* **PROVIDED DATA**:
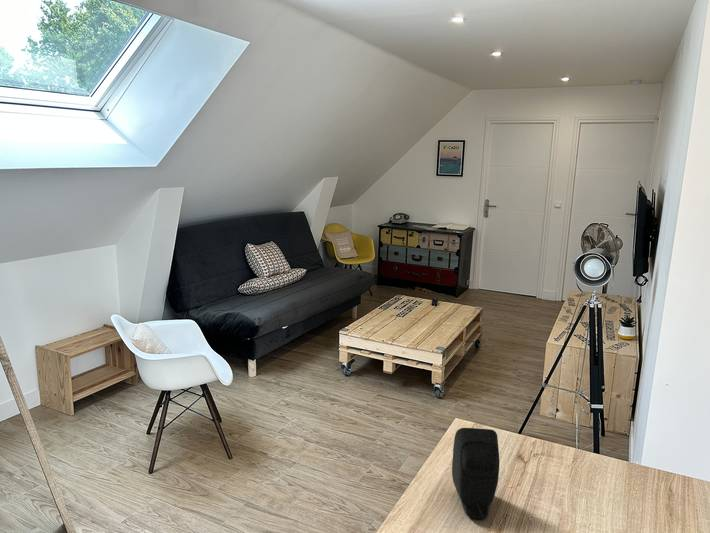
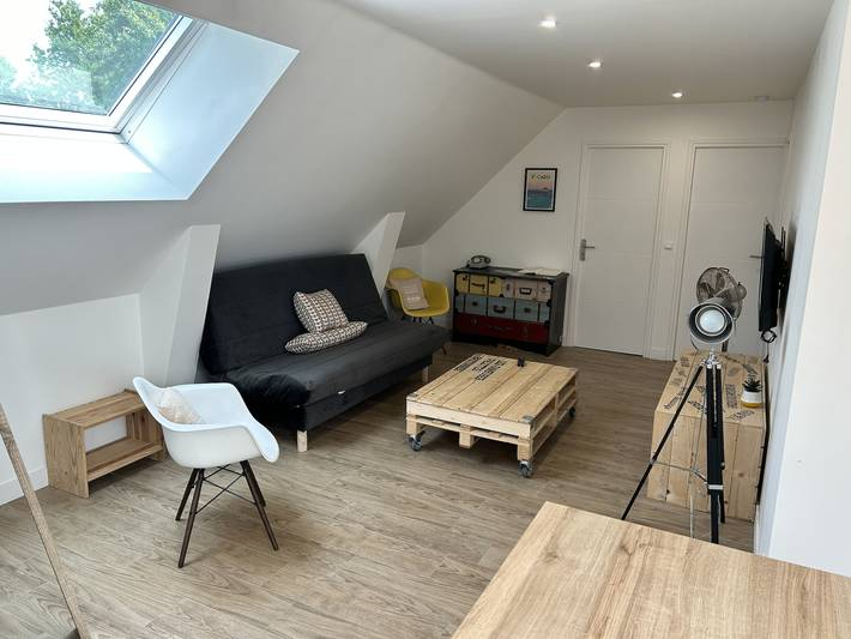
- speaker [451,427,500,520]
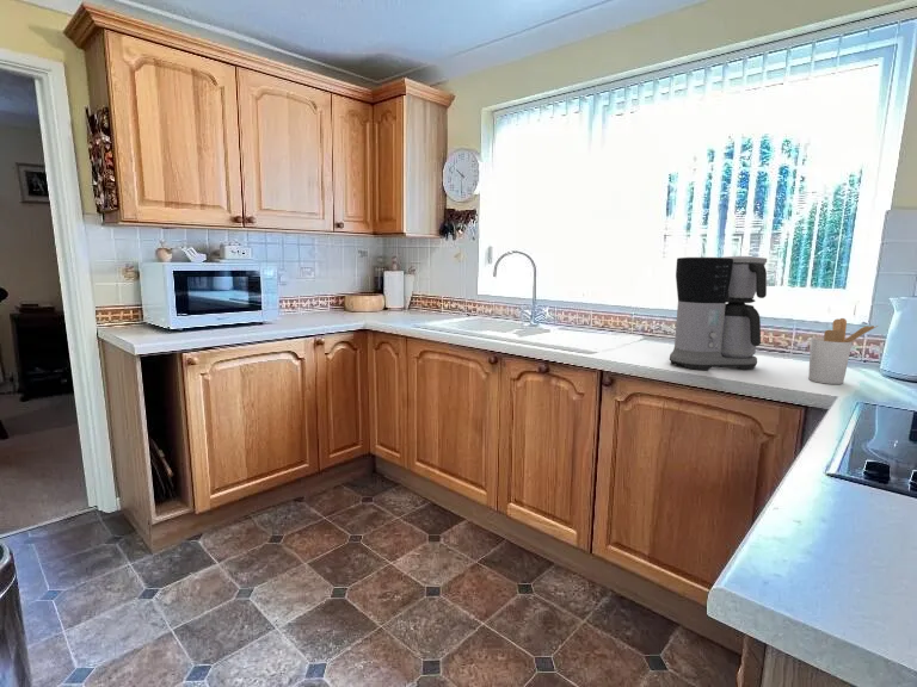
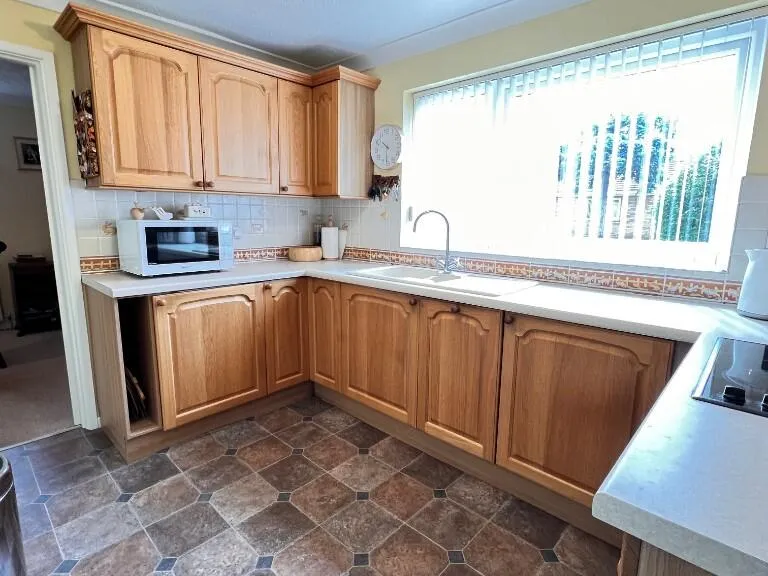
- coffee maker [669,255,768,371]
- utensil holder [807,317,879,385]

* **ACTION ITEM**: Please give the material above again in full, with no pictures in your version.

* **EXERCISE RESULT**:
- speaker [451,427,500,520]
- coffee maker [669,255,768,371]
- utensil holder [807,317,879,385]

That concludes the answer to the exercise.